First off, I'll admit I'm cargo-culting this a little bit -- my nice clean sample code doesn't work when I'm wedging it into the real world. That being said...
I have a DLL called CPierce.CSharpCall.dll that has something like the following C# in it:
namespace CPierce.CSharpBridge
{
[System.Runtime.InteropServices.Guid("3D08DF02-EFBA-4A65-AD84-B08ADEADBEEF")]
public interface ICSide
{
// interface definition omitted...
}
[System.Runtime.InteropServices.Guid("CBC04D81-398B-4B03-A3D1-C6D5DEADBEEF")]

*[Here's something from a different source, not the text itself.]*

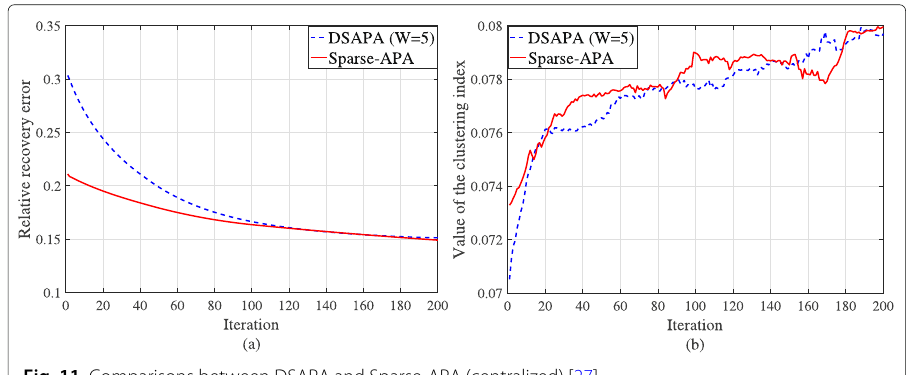
Fig. 11 Comparisons between DSAPA and Sparse-APA (centralized)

public partial class CSide : ICSide
{
// class definition omitted...
}
}
This is registered with regasm /tlb
, etc.. Then, my C++ code looks something like this:
#import "CPierce.CSharpCall.tlb" named_guids
// Contains syntax errors!
int myfunc()
{
HRESULT hRes = S_OK;
CoInitialize(NULL);
CPierce.CSharpBridge::ICSide *pManagedInterface = NULL;
hRes = CoCreateInstance(
CPierce.CSharpBridge::CLSID_Class1,
NULL, CLSCTX_INPROC_SERVER,
CPierce.CSharpBridge::ICSide,
reinterpret_cast<void**> (&pManagedInterface));
// Calls to the interface omitted....
CoUninitialize();
return 0;
}
The problem is, of course, the syntactically wrong bit about CPierce.CSharpBridge
. I know in C++ if I want to have a similar namespace to the C# code I could say:
namespace CPierce
{
namespace CSharpBridge
{
// definitions go here
}
}
But I don't think that's what I'm looking for here, since I just need to refer to two constants that are in another namespace without putting the entire method in that namespace.
What is the C++ syntax I need to complete this call to CoCreateInstance
?
Update: On deeper (much deeper) inspection, I'm finding that my .tlb file created by regasm is nearly empty. When I catenated all of my source into a single .cs file and compile with:
csc /debug /t:library BigFile.cs
regasm BigFile.dll /tlb:BigFile.tlb
I get a hefty (and useful) tlb file.
When I compile the whole project from Visual Studio, I'm getting a .DLL all right, but regasm doesn't do anything with it but produce a minimal .tlb file. (ildasm shows almost no differences between the two DLL's)
If I compile BigFile.cs in Visual Studio, I get a DLL that's also useless.
I'm stumped.
This appears to be a problem on the C#/Visual Studio side. I'll abandon this question and open an appropriate one. Thank you for your help in narrowing it down.